(Collected data entries)
○ ○ ○ ○ ○

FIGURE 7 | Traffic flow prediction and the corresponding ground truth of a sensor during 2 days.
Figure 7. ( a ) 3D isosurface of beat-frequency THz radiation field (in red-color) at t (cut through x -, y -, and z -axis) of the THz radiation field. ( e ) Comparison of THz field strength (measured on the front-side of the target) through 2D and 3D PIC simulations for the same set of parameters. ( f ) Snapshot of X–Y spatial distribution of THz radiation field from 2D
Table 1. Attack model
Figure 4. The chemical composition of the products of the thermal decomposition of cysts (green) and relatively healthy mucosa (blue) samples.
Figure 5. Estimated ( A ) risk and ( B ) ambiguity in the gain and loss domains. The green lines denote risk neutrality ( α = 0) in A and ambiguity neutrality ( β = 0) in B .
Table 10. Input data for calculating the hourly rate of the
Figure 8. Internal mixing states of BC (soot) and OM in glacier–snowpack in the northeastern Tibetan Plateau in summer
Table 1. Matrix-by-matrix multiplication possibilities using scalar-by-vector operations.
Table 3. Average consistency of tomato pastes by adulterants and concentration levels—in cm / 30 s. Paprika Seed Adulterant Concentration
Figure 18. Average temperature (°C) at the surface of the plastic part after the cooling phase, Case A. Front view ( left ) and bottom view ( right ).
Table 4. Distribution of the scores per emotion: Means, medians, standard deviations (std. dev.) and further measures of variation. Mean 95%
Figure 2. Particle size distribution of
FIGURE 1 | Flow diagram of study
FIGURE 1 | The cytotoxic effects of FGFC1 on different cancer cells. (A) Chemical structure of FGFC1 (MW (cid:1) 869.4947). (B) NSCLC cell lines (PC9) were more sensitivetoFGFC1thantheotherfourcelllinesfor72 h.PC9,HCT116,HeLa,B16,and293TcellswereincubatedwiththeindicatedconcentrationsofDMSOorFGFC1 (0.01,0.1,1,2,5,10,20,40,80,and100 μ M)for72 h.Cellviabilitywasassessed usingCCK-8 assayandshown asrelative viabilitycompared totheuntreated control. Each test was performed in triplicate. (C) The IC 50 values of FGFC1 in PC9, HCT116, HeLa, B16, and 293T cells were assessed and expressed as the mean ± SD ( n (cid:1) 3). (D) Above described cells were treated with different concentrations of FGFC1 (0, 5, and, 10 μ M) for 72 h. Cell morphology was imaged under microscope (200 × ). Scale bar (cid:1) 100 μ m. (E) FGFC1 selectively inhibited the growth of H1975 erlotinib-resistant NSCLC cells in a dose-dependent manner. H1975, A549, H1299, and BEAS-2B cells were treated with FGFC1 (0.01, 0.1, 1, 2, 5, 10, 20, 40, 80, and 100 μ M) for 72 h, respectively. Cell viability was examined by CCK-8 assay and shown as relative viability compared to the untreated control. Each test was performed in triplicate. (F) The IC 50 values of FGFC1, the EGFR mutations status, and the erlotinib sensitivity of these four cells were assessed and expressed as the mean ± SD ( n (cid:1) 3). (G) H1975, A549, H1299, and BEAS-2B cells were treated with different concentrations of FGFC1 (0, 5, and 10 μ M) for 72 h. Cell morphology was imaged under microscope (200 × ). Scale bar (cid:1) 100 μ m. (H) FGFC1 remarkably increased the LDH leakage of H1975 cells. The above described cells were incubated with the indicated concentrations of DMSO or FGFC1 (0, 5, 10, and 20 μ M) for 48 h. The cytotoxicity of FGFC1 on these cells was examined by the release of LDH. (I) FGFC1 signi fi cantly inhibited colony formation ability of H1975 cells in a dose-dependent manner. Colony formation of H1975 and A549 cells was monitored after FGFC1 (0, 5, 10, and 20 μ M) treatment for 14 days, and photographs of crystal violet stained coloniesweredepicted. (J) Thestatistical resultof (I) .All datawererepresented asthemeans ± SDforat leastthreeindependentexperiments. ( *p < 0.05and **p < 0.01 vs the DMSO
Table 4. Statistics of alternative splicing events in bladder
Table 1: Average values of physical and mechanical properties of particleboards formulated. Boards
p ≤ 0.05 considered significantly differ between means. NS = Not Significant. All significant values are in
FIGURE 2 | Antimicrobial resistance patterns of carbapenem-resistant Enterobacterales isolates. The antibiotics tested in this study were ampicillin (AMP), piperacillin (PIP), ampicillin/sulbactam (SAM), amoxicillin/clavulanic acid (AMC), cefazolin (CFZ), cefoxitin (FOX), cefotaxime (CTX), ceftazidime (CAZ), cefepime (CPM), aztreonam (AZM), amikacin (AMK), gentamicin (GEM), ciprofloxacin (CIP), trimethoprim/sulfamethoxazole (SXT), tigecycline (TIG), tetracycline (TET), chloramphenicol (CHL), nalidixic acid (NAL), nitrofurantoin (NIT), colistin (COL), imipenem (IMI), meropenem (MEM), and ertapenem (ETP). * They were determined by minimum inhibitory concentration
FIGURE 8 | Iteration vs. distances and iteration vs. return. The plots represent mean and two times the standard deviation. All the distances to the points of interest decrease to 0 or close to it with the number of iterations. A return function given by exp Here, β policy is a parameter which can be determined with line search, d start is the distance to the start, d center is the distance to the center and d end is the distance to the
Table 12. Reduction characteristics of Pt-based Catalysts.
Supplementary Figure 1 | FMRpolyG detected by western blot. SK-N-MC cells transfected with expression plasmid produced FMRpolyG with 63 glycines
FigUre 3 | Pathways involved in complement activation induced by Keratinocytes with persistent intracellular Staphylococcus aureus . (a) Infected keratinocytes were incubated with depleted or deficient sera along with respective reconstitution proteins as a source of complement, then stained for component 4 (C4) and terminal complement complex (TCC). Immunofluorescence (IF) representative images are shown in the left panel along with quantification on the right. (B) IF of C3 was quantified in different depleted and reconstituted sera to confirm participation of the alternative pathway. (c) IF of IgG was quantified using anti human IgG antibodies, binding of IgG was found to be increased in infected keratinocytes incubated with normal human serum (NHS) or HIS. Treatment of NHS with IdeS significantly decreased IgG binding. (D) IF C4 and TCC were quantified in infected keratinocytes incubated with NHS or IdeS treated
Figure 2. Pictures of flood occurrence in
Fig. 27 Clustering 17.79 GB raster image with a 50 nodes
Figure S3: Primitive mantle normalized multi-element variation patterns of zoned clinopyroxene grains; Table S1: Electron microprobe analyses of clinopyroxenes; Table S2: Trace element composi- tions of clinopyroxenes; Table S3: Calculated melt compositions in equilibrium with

○ ○ ○ ○ ○

Could you set down every record exactly as given?

▸ Result of this task
FIGURE 7 | Traffic flow prediction and the corresponding ground truth of a sensor during 2 days.
Figure 7. ( a ) 3D isosurface of beat-frequency THz radiation field (in red-color) at t (cut through x -, y -, and z -axis) of the THz radiation field. ( e ) Comparison of THz field strength (measured on the front-side of the target) through 2D and 3D PIC simulations for the same set of parameters. ( f ) Snapshot of X–Y spatial distribution of THz radiation field from 2D
Table 1. Attack model
Figure 4. The chemical composition of the products of the thermal decomposition of cysts (green) and relatively healthy mucosa (blue) samples.
Figure 5. Estimated ( A ) risk and ( B ) ambiguity in the gain and loss domains. The green lines denote risk neutrality ( α = 0) in A and ambiguity neutrality ( β = 0) in B .
Table 10. Input data for calculating the hourly rate of the
Figure 8. Internal mixing states of BC (soot) and OM in glacier–snowpack in the northeastern Tibetan Plateau in summer
Table 1. Matrix-by-matrix multiplication possibilities using scalar-by-vector operations.
Table 3. Average consistency of tomato pastes by adulterants and concentration levels—in cm / 30 s. Paprika Seed Adulterant Concentration
Figure 18. Average temperature (°C) at the surface of the plastic part after the cooling phase, Case A. Front view ( left ) and bottom view ( right ).
Table 4. Distribution of the scores per emotion: Means, medians, standard deviations (std. dev.) and further measures of variation. Mean 95%
Figure 2. Particle size distribution of
FIGURE 1 | Flow diagram of study
FIGURE 1 | The cytotoxic effects of FGFC1 on different cancer cells. (A) Chemical structure of FGFC1 (MW (cid:1) 869.4947). (B) NSCLC cell lines (PC9) were more sensitivetoFGFC1thantheotherfourcelllinesfor72 h.PC9,HCT116,HeLa,B16,and293TcellswereincubatedwiththeindicatedconcentrationsofDMSOorFGFC1 (0.01,0.1,1,2,5,10,20,40,80,and100 μ M)for72 h.Cellviabilitywasassessed usingCCK-8 assayandshown asrelative viabilitycompared totheuntreated control. Each test was performed in triplicate. (C) The IC 50 values of FGFC1 in PC9, HCT116, HeLa, B16, and 293T cells were assessed and expressed as the mean ± SD ( n (cid:1) 3). (D) Above described cells were treated with different concentrations of FGFC1 (0, 5, and, 10 μ M) for 72 h. Cell morphology was imaged under microscope (200 × ). Scale bar (cid:1) 100 μ m. (E) FGFC1 selectively inhibited the growth of H1975 erlotinib-resistant NSCLC cells in a dose-dependent manner. H1975, A549, H1299, and BEAS-2B cells were treated with FGFC1 (0.01, 0.1, 1, 2, 5, 10, 20, 40, 80, and 100 μ M) for 72 h, respectively. Cell viability was examined by CCK-8 assay and shown as relative viability compared to the untreated control. Each test was performed in triplicate. (F) The IC 50 values of FGFC1, the EGFR mutations status, and the erlotinib sensitivity of these four cells were assessed and expressed as the mean ± SD ( n (cid:1) 3). (G) H1975, A549, H1299, and BEAS-2B cells were treated with different concentrations of FGFC1 (0, 5, and 10 μ M) for 72 h. Cell morphology was imaged under microscope (200 × ). Scale bar (cid:1) 100 μ m. (H) FGFC1 remarkably increased the LDH leakage of H1975 cells. The above described cells were incubated with the indicated concentrations of DMSO or FGFC1 (0, 5, 10, and 20 μ M) for 48 h. The cytotoxicity of FGFC1 on these cells was examined by the release of LDH. (I) FGFC1 signi fi cantly inhibited colony formation ability of H1975 cells in a dose-dependent manner. Colony formation of H1975 and A549 cells was monitored after FGFC1 (0, 5, 10, and 20 μ M) treatment for 14 days, and photographs of crystal violet stained coloniesweredepicted. (J) Thestatistical resultof (I) .All datawererepresented asthemeans ± SDforat leastthreeindependentexperiments. ( *p < 0.05and **p < 0.01 vs the DMSO
Table 4. Statistics of alternative splicing events in bladder
Table 1: Average values of physical and mechanical properties of particleboards formulated. Boards
p ≤ 0.05 considered significantly differ between means. NS = Not Significant. All significant values are in
FIGURE 2 | Antimicrobial resistance patterns of carbapenem-resistant Enterobacterales isolates. The antibiotics tested in this study were ampicillin (AMP), piperacillin (PIP), ampicillin/sulbactam (SAM), amoxicillin/clavulanic acid (AMC), cefazolin (CFZ), cefoxitin (FOX), cefotaxime (CTX), ceftazidime (CAZ), cefepime (CPM), aztreonam (AZM), amikacin (AMK), gentamicin (GEM), ciprofloxacin (CIP), trimethoprim/sulfamethoxazole (SXT), tigecycline (TIG), tetracycline (TET), chloramphenicol (CHL), nalidixic acid (NAL), nitrofurantoin (NIT), colistin (COL), imipenem (IMI), meropenem (MEM), and ertapenem (ETP). * They were determined by minimum inhibitory concentration
FIGURE 8 | Iteration vs. distances and iteration vs. return. The plots represent mean and two times the standard deviation. All the distances to the points of interest decrease to 0 or close to it with the number of iterations. A return function given by exp Here, β policy is a parameter which can be determined with line search, d start is the distance to the start, d center is the distance to the center and d end is the distance to the
Table 12. Reduction characteristics of Pt-based Catalysts.
Supplementary Figure 1 | FMRpolyG detected by western blot. SK-N-MC cells transfected with expression plasmid produced FMRpolyG with 63 glycines
FigUre 3 | Pathways involved in complement activation induced by Keratinocytes with persistent intracellular Staphylococcus aureus . (a) Infected keratinocytes were incubated with depleted or deficient sera along with respective reconstitution proteins as a source of complement, then stained for component 4 (C4) and terminal complement complex (TCC). Immunofluorescence (IF) representative images are shown in the left panel along with quantification on the right. (B) IF of C3 was quantified in different depleted and reconstituted sera to confirm participation of the alternative pathway. (c) IF of IgG was quantified using anti human IgG antibodies, binding of IgG was found to be increased in infected keratinocytes incubated with normal human serum (NHS) or HIS. Treatment of NHS with IdeS significantly decreased IgG binding. (D) IF C4 and TCC were quantified in infected keratinocytes incubated with NHS or IdeS treated
Figure 2. Pictures of flood occurrence in
Fig. 27 Clustering 17.79 GB raster image with a 50 nodes
Figure S3: Primitive mantle normalized multi-element variation patterns of zoned clinopyroxene grains; Table S1: Electron microprobe analyses of clinopyroxenes; Table S2: Trace element composi- tions of clinopyroxenes; Table S3: Calculated melt compositions in equilibrium with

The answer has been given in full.